The bystander model is an innovative approach to the widespread problem of sexual violence prevention across campuses and other communities (e.g., Banyard, Plante, & Moynihan, 2004; Slaby & Stringham, 1994; Katz 1994; DeKeseredy, Schwartz, & Alvi, 2000; Foubert, 2000; Foubert & Marriott, 1997; Berkowitz, 2002). This approach involves teaching bystanders how to intervene in situations that involve sexual violence.
While still involving programming that trains groups of individuals, this model takes next steps toward a broader community approach to prevention:
- The bystander model gives all community members a specific role, which they can identify with and adopt in preventing the community problem of sexual violence.
- This role includes interrupting situations that could lead to assault before it happens or during an incident, speaking out against social norms that support sexual violence, and having skills to be an effective and supportive ally to survivors.
The bystander model is based on studies that point to the role of community norms as a significant cause of sexual violence particularly in communities like college campuses (Schwartz & DeKeseredy, 1997, 2000).
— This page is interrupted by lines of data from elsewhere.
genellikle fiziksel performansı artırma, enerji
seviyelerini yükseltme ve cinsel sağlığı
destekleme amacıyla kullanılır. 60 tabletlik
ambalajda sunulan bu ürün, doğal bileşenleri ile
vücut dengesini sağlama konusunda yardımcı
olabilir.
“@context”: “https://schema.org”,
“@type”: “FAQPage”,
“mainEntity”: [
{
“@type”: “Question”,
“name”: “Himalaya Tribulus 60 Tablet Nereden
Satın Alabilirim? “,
While the responsibility for sexual violence perpetration properly rests with the offenders, research has identified risk factors and social contexts that may increase the likelihood of sexual victimization and facilitate or hinder support of survivors.
Request Bystander Intervention Training (one-session prevention program)
Participants in this group attend one ninety-minute prevention program which includes:
- A team of one male and one female peer leaders conduct the group training.
- Program content covers basic information about prevalence, causes, and consequences of sexual violence.
- Program content also includes discussions of how community members can play important prevention roles as bystanders observing risky situations before and during acts of sexual violence (e.g., observing a very intoxicated person being lead into a bedroom at a party by a group of people) and afterward if approached by a friend who discloses that they have been a victim.
- Active learning exercises include role playing, used to help participants think about how they might intervene safely and be a supportive ally to survivors.
- Particular emphasis is placed on participants’ personal safety and on using resources such as campus police and rape crisis center resources.
- Participants are asked to generate a “bystander plan” and to sign a pledge (both of which they are asked to keep) that they would be active, prosocial bystanders in the community.